«Le rêve, c'est l'imaginaire de l'avenir. C'est se dire : je m'en vais vers un but. C'est très porteur, mais il faut aimer le chemin qui mène à ce rêve.»

Quand il parle de l'importance du rêve, Patrick Lynes, psychologue chargé de cours à l'Université de Sherbrooke, fait de régulièrement des mises en garde. Rêver et caresser des projets, c'est génial, dit-il. À condition toutefois de ne pas occulter tout le reste, et de savoir ajuster les attentes en route.

Il aborde la question dans le livre Le besoin de l'impossible - Impasses collectives et promesses d'avenir. «À mes yeux, le rêve est intéressant si on accepte la réalité, explique-t-il. On vit dans une société où il faut se réaliser là, tout de suite. Je vois beaucoup de personnes, des professionnels surtout, qui se fixent des buts irréalistes ou avec des échéanciers complètement fous. Souvent, le travail qui mène au rêve est, finalement, ce qui est le plus agréable.»

Lorsqu'on lui rapporte les propos du psychologue, Line Caron, vice-présidente dans une entreprise de transport, hoche la tête en répétant: «C'est tellement vrai...»

Au printemps dernier, elle a réalisé un grand rêve. Après deux ans de travail, elle a présenté une comédie musicale avec des femmes sans expérience de plus de 40 ans. Une représentation sérieuse, dans une salle de spectacles, et sous la supervision d'un chorégraphe professionnel.

«Ça faisait tellement longtemps que je voulais faire quelque chose pour moi! raconte-t-elle. J'étais la fille de..., la mère de..., la femme de... Je voulais être Line Caron. J'avais cette idée de faire un spectacle, mais je n'avais aucune expérience ni en chant ni en danse. C'était complètement fou!»

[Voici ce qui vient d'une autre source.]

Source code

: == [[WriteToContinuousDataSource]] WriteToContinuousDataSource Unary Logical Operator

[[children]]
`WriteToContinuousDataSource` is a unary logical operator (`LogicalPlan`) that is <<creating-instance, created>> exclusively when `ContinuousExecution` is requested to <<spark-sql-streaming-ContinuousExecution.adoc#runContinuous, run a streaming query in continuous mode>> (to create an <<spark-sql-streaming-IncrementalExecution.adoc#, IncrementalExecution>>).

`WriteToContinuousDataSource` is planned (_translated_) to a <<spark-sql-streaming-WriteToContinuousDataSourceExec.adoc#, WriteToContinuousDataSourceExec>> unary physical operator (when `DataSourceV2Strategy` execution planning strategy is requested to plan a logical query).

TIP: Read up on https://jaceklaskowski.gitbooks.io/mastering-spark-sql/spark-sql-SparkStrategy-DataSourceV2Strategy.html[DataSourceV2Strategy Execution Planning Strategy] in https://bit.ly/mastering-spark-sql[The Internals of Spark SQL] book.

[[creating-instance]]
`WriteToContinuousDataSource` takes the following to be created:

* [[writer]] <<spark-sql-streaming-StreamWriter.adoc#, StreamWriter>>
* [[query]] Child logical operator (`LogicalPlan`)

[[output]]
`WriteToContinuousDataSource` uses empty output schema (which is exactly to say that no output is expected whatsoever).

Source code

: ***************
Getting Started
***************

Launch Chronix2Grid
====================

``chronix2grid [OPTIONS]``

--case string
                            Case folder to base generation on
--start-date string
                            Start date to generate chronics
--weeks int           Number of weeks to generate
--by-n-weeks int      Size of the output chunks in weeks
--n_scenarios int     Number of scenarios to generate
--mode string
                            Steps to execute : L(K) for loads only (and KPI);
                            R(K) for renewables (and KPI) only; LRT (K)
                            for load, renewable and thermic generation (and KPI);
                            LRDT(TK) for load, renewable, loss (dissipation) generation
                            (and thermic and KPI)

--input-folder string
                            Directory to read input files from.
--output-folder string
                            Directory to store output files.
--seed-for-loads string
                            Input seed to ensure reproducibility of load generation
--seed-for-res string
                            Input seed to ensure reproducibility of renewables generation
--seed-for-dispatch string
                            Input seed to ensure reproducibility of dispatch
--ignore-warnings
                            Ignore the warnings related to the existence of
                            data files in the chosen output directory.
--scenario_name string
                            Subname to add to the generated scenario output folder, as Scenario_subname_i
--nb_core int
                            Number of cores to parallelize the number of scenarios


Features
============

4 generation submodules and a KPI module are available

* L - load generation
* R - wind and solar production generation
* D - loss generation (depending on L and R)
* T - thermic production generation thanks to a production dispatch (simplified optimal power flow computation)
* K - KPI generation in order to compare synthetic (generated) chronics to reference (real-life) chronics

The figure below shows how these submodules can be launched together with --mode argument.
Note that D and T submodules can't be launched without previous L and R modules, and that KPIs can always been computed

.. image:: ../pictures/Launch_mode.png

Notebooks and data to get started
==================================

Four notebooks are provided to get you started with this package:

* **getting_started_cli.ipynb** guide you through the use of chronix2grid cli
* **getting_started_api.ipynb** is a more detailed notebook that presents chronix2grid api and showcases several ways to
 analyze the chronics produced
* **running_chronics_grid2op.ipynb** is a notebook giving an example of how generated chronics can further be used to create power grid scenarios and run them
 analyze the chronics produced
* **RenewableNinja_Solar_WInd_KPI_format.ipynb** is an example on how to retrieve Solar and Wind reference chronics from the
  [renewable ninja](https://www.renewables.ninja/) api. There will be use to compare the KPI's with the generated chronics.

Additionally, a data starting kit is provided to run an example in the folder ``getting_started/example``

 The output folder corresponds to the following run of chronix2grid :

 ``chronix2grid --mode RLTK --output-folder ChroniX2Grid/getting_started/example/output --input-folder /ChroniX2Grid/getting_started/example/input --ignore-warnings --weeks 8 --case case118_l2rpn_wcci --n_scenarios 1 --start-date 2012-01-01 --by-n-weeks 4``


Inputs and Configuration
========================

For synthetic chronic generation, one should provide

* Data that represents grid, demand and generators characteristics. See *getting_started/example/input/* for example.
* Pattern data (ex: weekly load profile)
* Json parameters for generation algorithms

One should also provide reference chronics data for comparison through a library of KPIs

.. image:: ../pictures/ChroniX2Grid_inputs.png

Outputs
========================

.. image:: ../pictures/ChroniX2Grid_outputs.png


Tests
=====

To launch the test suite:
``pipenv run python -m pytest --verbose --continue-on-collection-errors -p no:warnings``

Pour réaliser son rêve, elle a dû diminuer sa charge de travail, faire des recherches, rencontrer une coach de vie, former un groupe de femmes qui «ne chantaient que dans leur douche» et avoir le courage de présenter son projet au chorégraphe Jean-Luke Côté, qui travaille notamment pour l'émission Le match des étoiles.

Jusqu'au jour du spectacle, le groupe a dû s'ajuster. Pendant neuf mois, il a répété au moins une fois par semaine. Toutes les participantes ont aussi suivi des cours de chant chacune de son côté.

La charge de travail et les responsabilités étaient grandes, mais Line a eu le soutien de sa famille. Le soir du spectacle, en saluant la salle comble, Line Caron ne regrettait rien.

«J'ai adoré faire le spectacle, mais je dirais que le voyage vers cette soirée m'a apporté plus que la réalisation de mon rêve, dit-elle. Ça m'a permis d'apprendre que je ne suis pas une deux de pique et que j'ai du leadership! J'ai gagné beaucoup de confiance en moi.»

Réalisme

Dans le sondage Angus Reid mené pour La Presse, 54% des Québécois estiment qu'il est préférable d'être réaliste que de rêver. Plus les répondants sont âgés, plus ils affirment demeurer les deux pieds sur terre.

Malgré leur réalisme, 80% des Québécois affirment avoir réalisé un rêve.

Le rêve est important, nuance Patrick Lynes, mais pour qu'il se réalise, il faut cesser de l'imaginer et agir. D'où l'importance d'une bonne dose de réalisme chez tout rêveur, croit-il.

«Prenons le voyage en exemple: il se peut qu'une fois en pays étranger, la chambre que l'on devait occuper n'est pas libre ou que les bagages soient perdus. C'est la réalité. La personne qui rêve à ce voyage pendant plusieurs années en se disant que ça va être beau et qu'elle va être au paradis, eh bien, elle va être déçue! Il ne faut pas tout attendre d'un rêve.»